CABARRUS COUNTY, N.C. (WBTV) - An unprecedented holiday calls for an unprecedented celebration. To that end, the cities of Concord, Harrisburg, Kannapolis, Midland, Mt. Pleasant and Cabarrus County have teamed to produce the Cabarrus Virtual Holiday Celebration.
The one-hour special event includes virtual tree lighting ceremonies for the cities of Concord, Harrisburg and Kannapolis; musical performances; and a special visitor from the North Pole—Santa Claus.
Gather your family and pour a cup of hot cocoa to enjoy a reading of the classic tale, " ‘Twas the Night Before Christmas,” by Clement Moore, featuring Mayors Bill Dusch of Concord, Darrell Hinnant of Kannapolis, John Crump of Midland, Del Eudy of Mt. Pleasant, Steve Sciascia of Harrisburg and Cabarrus County Board of Commissioners Chair Steve Morris.
Officials hope the event is a way for locals to connect with friends and family who have moved from the area, including Cabarrus residents stationed across the country and deployed around the world.
“The fact that we have to take it virtual opens us up to a whole new opportunity to unite our community in a way we hadn’t considered prior to the pandemic,” said Cabarrus County Manager Mike Downs. “It means that anyone who’s ever lived here can participate. As they watch the hometown holiday celebration, they’ll see familiar sights and have familiar experiences. We’ll form new memories at a time when we need it most.”
Downs and his family hosted three different exchange students between 2003 and 2012, and he’s invited each of them—Ferit Donmezer in Germany, Emma Sandin in Sweden and Maria Schosler Zink in Denmark—to the virtual event.
“They’re now grown and some have their own families, but Cabarrus County will always be a part of their lives,” Downs said. “They can participate and share in the special ways we honor family, faith and tradition.”
The City of Concord has reached out to its sister cities—Killarney, Ireland and Freeport, Bahamas—to share the invitation and extend holiday cheer.
For more information on this and other local holiday events, visit the Cabarrus Virtual Holiday Celebration Facebook page @CabarrusVirtualHoliday.
Supporting a healthy and safe holiday season
Earlier this week, the North Carolina Department of Health and Human Services issued its first COVID-19 County Alert System report, which ranked Cabarrus as having “substantial community spread.”
The rankings are determined using a combination of case rate, percentage of positive tests and hospital impact within the county.
The Virtual Holiday Celebration is one way local leaders are managing the balance between holiday tradition and public health concerns.
Local government agencies have modified tree lightings, visits with Santa Claus and other special holiday activities to meet state and federal recommendations.
Still, officials realize that individuals will ultimately need to make their own decisions about private holiday gatherings.
No matter how many people gather, if families spend 15 minutes or more together over a 24-hour period—masks on or off—they are at greater risk of transmission. Symptoms may appear anytime up to 14 days after the event.
“Making the decision to stay home or stay six feet apart is a difficult one to make, but it could set the course for your entire holiday season,” said Cabarrus Health Alliance Director Dr.

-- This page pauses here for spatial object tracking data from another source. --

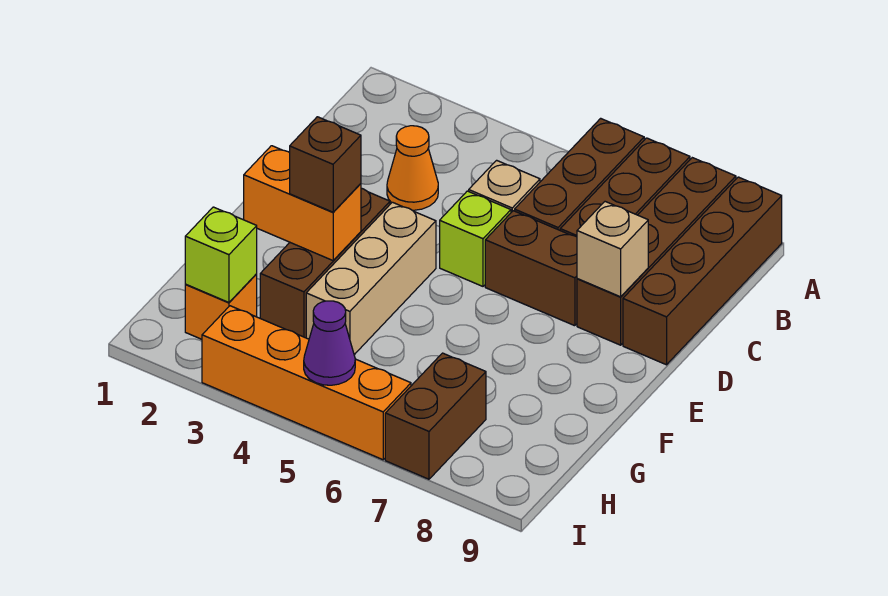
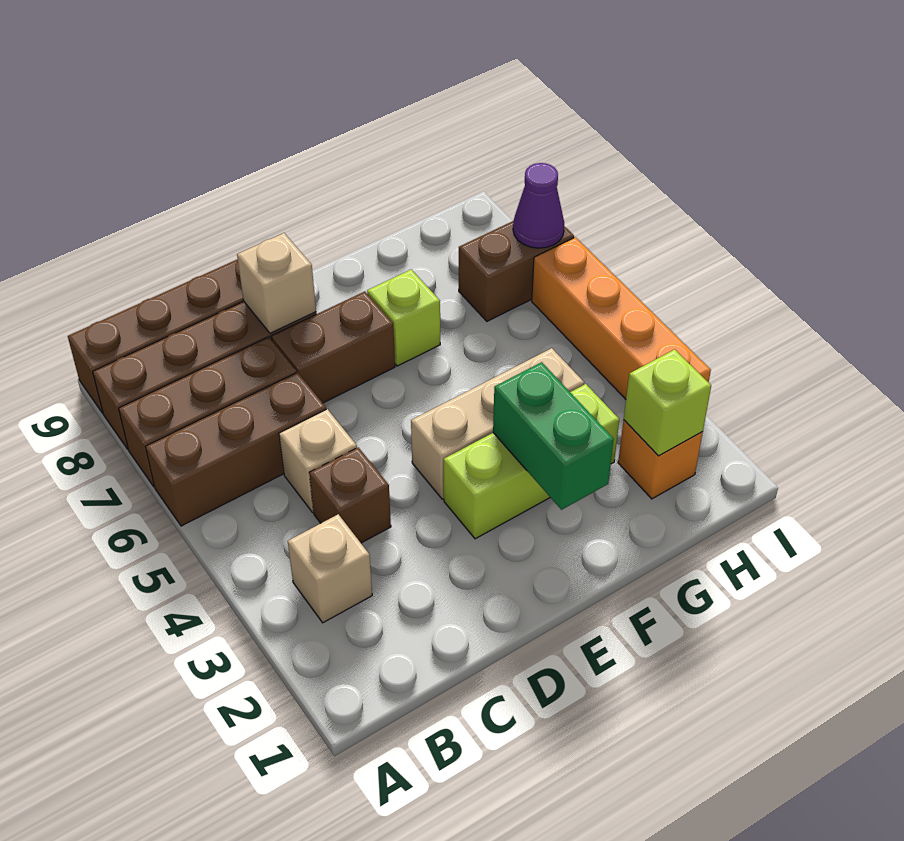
none -> tan 1x1 brick [288,514,372,623]
orange 1x1 cone [387,126,438,210] -> none
lime 1x1 brick [440,191,511,286] -> lime 1x1 brick moved to [367,269,440,366]
brown 1x2 brick [485,211,577,326] -> brown 1x2 brick turned to [271,291,395,403]
brown 1x3 brick [260,188,390,338] -> lime 1x3 brick [444,384,619,539]
orange 1x2 brick [244,146,361,260] -> green 1x2 brick [493,362,614,510]
brown 1x1 brick [290,117,361,212] -> brown 1x1 brick moved to [309,447,391,543]
purple 1x1 cone [304,301,355,385] -> purple 1x1 cone moved to [513,163,564,248]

Bonnie Coyle. “One sick employee could have a major impact on local businesses—not so much over the holiday weekend, but in the days and weeks that follow.”
The Cabarrus Health Alliance issued these tips for residents to consider:
1. A negative test is not a free pass. A COVID-19 test does not eliminate risk; it measures your status at a point in time. Continue to practice your 3 W’s—especially when around those outside of your immediate household or bubble.

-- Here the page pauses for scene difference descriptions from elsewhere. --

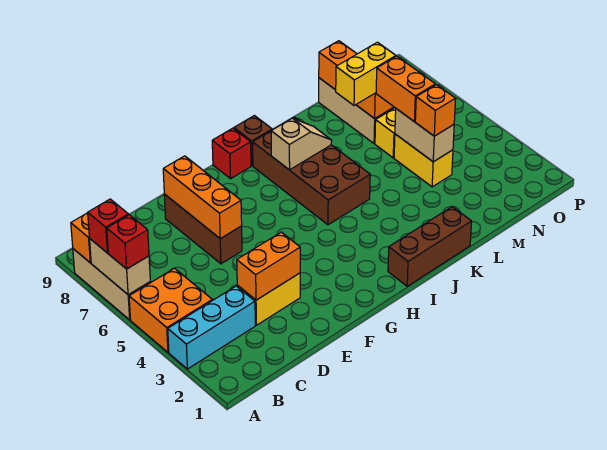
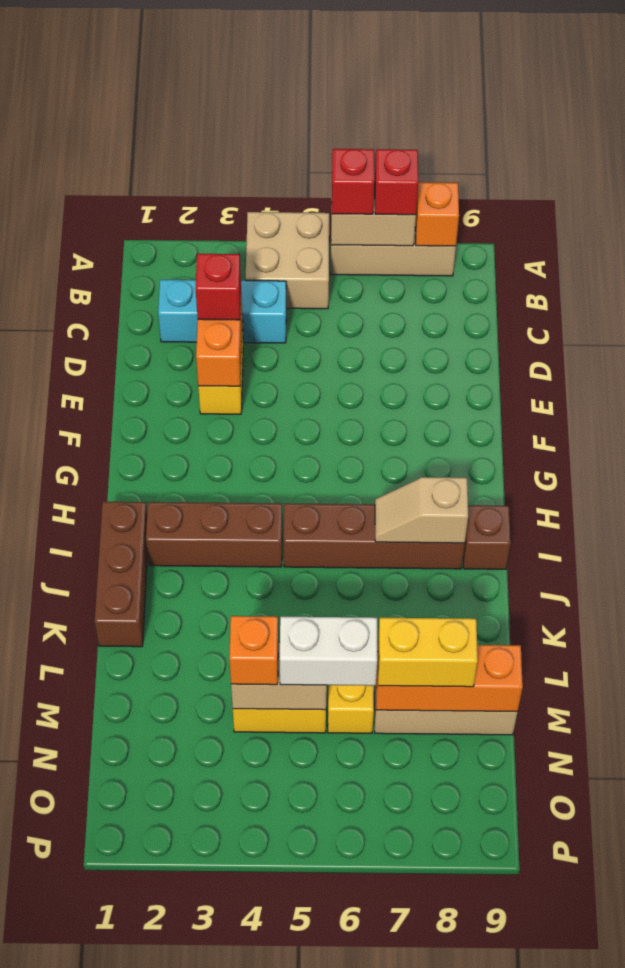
cyan 1x3 brick [168,286,255,369] -> cyan 1x3 brick turned to [158,280,286,343]
orange 2x2 brick [129,268,212,352] -> tan 2x2 brick [246,212,329,309]
brown 1x3 brick [164,194,242,264] -> brown 1x3 brick moved to [146,502,282,567]
orange 1x3 brick [163,156,242,239] -> none
red 1x1 brick [212,128,251,179] -> red 1x1 brick moved to [195,254,241,320]
brown 2x4 brick [253,117,370,225] -> brown 1x4 brick [284,503,465,569]
tan 1x2 slope [271,118,332,170] -> tan 1x2 slope turned to [375,477,468,543]
yellow 1x2 brick [336,42,396,105] -> yellow 1x2 brick turned to [377,618,478,687]
orange 1x2 brick [376,56,435,122] -> white 1x2 brick [280,617,377,686]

2. If you test positive (or have been exposed to someone who is positive) stay home and follow your quarantine directions. If you have reason to test, quarantine until you receive your results.
3. Smaller is better, but not a guarantee.
It is discouraged to have Thanksgiving with family or friends who are not part of your immediate household or bubble. The size of a gathering has no impact on transmission; however, it can limit the number of people affected. If you attend a gathering, let other guests know the level of interaction with which you’re most comfortable.